For 2QCY2012, Nestle India (Nestle) reported a 12.7% yoy growth in its top-line to Rs.1,987cr, which is below our estimates. The net profit grew by 15.0% yoy to Rs.246cr aided by 24.5% growth in EBITDA and higher other income.
Key highlights during the quarter: The top-line growth during the quarter was driven by higher realizations on domestic sales although volume growth was subdued. The domestic business posted a 13.7% yoy growth in net sales to Rs.1,868cr. However, exports registered a 1.1% yoy decline to Rs.118cr despite a robust 56% yoy increase in exports to third parties due to 24.5% yoy decline in exports to affiliates. The rupee's depreciation favourably impacted the total exports growth by 13.1%. The gross Margin for the quarter expanded by 403bp to 54.6% as higher realization and product portfolio/channel mix offset the increase in input costs.

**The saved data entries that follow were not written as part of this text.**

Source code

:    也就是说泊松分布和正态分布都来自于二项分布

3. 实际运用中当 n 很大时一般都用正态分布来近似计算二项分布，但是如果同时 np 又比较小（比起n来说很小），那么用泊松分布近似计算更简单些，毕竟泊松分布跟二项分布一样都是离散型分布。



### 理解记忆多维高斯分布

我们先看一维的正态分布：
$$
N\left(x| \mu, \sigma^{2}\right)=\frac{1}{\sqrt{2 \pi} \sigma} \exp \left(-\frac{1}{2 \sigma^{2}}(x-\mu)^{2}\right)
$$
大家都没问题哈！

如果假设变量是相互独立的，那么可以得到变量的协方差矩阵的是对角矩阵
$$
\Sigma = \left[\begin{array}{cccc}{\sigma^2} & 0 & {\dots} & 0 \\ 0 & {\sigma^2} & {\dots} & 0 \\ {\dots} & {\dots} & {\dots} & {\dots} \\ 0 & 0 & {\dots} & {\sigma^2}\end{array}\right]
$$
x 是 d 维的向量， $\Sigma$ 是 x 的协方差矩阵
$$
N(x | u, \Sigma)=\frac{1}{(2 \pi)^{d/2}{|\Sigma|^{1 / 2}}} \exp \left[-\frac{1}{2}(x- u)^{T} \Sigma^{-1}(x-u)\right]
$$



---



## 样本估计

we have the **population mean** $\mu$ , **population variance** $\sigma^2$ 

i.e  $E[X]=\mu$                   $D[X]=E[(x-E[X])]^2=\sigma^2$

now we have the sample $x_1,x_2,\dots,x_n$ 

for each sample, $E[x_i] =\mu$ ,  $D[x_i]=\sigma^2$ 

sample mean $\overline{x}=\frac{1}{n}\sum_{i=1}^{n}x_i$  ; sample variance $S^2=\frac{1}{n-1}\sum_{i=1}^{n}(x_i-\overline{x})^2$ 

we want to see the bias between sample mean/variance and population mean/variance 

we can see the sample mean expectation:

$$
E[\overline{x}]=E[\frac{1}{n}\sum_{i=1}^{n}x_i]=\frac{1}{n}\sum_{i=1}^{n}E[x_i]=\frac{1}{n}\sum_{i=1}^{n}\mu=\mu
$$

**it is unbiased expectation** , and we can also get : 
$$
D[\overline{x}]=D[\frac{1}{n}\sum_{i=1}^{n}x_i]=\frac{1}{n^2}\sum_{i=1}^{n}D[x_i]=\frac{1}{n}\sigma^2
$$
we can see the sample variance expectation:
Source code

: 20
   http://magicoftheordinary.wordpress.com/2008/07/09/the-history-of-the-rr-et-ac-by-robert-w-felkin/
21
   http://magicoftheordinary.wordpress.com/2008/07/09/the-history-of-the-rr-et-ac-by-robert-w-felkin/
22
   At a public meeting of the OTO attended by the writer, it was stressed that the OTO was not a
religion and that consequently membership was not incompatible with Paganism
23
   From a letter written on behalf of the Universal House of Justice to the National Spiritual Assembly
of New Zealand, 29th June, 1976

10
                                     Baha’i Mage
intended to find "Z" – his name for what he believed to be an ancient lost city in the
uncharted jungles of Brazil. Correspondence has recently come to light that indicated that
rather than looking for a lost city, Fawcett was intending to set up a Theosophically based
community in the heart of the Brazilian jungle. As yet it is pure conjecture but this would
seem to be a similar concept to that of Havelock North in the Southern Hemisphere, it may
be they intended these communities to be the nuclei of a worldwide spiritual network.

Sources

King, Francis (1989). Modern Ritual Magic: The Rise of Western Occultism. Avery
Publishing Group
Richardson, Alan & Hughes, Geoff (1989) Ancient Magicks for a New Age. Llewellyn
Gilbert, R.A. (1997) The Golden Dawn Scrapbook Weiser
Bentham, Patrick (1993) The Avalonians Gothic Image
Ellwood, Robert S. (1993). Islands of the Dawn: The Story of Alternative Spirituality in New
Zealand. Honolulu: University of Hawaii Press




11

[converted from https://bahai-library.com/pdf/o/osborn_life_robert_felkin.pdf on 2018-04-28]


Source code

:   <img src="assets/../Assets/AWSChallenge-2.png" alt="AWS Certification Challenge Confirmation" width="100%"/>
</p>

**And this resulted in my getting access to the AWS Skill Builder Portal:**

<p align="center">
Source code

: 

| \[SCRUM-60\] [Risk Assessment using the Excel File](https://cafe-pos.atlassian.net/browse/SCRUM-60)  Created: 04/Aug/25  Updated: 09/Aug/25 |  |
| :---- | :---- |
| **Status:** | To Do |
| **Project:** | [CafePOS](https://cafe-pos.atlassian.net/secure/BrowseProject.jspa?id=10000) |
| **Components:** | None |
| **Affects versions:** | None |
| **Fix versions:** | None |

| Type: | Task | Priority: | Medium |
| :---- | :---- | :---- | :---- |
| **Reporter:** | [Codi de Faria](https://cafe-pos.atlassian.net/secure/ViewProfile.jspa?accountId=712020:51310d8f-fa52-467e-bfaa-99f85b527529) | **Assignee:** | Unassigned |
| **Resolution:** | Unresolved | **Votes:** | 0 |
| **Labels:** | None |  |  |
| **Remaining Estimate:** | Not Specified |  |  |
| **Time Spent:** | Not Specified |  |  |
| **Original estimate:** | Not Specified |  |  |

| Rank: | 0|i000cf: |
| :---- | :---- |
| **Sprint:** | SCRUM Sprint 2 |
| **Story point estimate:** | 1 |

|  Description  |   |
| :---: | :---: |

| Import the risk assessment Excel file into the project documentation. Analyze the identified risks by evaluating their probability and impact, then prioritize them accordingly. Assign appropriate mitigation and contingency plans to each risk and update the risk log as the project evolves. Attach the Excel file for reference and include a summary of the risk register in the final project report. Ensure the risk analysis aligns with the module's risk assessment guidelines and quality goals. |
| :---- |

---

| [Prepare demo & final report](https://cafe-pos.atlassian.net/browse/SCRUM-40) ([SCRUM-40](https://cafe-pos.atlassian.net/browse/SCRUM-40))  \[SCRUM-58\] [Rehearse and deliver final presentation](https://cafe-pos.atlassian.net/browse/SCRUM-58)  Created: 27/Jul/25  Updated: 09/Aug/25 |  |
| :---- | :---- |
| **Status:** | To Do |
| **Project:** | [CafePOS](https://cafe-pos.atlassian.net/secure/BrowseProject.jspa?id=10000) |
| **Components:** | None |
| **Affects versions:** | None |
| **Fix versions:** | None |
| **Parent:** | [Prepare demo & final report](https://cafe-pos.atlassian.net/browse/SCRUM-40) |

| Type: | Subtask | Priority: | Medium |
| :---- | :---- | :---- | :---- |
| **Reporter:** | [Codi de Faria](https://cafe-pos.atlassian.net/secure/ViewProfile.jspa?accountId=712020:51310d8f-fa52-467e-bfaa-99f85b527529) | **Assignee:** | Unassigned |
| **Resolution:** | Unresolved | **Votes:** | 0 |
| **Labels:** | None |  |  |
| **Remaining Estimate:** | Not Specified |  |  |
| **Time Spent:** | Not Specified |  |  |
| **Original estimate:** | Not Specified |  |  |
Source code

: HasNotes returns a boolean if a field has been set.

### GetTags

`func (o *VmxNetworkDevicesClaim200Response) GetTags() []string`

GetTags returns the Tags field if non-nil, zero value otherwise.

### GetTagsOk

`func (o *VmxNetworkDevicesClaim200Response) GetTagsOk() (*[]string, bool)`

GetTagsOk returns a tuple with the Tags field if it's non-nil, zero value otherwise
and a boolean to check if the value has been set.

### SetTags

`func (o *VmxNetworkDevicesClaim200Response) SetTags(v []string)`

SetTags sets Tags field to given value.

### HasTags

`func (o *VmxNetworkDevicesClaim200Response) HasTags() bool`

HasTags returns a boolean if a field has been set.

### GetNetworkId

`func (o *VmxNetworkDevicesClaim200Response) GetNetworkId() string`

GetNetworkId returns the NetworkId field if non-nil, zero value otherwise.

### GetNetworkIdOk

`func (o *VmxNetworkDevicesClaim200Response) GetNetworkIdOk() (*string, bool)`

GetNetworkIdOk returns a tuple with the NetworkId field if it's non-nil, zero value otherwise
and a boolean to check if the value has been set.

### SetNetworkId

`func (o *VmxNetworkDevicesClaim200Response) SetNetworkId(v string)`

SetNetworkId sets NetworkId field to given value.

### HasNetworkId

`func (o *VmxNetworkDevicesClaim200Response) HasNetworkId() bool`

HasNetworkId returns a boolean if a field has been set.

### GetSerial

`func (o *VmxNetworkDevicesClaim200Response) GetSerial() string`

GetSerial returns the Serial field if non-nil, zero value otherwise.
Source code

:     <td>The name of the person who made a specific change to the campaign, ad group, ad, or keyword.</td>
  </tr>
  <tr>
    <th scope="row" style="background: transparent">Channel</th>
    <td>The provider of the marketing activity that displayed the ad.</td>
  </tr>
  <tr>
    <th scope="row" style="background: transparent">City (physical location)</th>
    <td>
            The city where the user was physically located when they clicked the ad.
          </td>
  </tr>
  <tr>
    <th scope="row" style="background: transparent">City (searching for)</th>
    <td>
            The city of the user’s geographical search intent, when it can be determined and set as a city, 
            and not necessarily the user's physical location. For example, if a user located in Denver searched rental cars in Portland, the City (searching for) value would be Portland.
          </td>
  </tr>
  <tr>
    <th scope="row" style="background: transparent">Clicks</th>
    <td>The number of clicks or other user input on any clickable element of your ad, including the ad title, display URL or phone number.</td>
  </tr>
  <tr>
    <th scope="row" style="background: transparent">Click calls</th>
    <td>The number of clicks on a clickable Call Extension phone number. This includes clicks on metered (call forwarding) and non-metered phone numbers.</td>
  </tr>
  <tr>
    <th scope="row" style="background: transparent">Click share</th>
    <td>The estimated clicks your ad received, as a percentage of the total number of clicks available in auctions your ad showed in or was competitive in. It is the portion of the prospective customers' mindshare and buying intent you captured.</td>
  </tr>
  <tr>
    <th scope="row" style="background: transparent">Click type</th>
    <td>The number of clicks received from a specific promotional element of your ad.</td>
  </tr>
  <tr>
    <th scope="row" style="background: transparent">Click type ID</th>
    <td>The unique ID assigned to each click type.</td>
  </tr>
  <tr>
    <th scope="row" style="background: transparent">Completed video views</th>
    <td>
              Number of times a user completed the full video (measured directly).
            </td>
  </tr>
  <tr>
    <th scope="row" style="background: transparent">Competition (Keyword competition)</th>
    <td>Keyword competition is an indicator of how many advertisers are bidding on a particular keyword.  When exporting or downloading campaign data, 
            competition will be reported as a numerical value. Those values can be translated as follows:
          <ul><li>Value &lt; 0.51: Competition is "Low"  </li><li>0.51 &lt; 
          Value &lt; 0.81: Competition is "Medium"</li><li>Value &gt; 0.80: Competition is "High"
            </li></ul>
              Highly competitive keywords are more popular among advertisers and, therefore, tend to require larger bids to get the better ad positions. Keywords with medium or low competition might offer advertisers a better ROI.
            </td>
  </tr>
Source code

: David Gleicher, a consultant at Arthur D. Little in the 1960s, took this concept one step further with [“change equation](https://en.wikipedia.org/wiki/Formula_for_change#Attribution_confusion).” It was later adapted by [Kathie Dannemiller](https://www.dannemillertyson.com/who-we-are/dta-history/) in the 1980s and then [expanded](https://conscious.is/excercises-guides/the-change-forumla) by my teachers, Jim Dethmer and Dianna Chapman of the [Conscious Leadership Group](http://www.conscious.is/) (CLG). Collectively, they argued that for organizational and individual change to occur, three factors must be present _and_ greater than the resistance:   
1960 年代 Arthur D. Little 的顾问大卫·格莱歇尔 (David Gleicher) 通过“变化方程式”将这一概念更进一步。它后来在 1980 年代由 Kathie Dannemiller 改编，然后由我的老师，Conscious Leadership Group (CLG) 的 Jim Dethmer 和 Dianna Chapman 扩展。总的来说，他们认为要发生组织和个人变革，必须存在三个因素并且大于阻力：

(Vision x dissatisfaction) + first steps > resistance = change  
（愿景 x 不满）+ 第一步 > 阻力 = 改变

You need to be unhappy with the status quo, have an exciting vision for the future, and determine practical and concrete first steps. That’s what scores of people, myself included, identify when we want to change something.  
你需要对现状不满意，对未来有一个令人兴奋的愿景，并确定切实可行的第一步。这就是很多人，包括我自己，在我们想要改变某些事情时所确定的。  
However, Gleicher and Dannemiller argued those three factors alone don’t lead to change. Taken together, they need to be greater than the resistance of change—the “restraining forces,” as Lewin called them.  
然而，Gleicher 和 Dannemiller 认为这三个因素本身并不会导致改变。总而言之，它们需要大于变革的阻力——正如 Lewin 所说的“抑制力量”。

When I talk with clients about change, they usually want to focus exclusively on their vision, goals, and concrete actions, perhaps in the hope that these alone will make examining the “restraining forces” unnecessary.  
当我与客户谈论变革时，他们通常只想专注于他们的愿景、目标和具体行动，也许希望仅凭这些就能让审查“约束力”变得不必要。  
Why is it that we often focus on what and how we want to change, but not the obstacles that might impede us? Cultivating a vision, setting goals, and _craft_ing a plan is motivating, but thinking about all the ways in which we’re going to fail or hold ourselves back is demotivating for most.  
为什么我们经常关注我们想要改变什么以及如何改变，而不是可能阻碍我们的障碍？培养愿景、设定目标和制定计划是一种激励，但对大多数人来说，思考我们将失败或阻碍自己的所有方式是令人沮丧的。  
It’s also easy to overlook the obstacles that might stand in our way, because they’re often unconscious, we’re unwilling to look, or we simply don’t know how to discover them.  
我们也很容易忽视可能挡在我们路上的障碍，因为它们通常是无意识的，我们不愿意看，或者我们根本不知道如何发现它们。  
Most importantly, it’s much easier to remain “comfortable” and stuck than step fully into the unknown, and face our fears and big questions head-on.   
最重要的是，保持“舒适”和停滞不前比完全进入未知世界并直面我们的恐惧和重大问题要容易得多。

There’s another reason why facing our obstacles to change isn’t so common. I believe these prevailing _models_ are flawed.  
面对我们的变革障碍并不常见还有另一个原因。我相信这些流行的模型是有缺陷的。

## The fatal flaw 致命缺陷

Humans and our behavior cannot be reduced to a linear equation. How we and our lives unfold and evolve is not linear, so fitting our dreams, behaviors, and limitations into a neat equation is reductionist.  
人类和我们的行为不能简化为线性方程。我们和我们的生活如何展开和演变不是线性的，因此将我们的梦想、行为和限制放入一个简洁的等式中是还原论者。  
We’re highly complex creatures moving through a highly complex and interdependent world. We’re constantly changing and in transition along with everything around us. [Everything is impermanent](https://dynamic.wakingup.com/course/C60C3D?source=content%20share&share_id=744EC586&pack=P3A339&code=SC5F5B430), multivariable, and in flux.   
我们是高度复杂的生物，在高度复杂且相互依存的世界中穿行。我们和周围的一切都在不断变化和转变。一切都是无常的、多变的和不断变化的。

Outlook and valuation: At the CMP, Nestle is trading at ~149% premium to the Sensex, significantly ahead of its five-year average historical premium of ~97%. We render caution on the company's high premium to the Sensex on account of 1) Modest Volume Growth and 2) competition in the high-growth noodles category from HUL (Knorr soupy noodles), GSKCHL (Horlicks Foodles) and ITC (Sunfeast Yipee). Hence, we continue to maintain our Neutral view on the stock.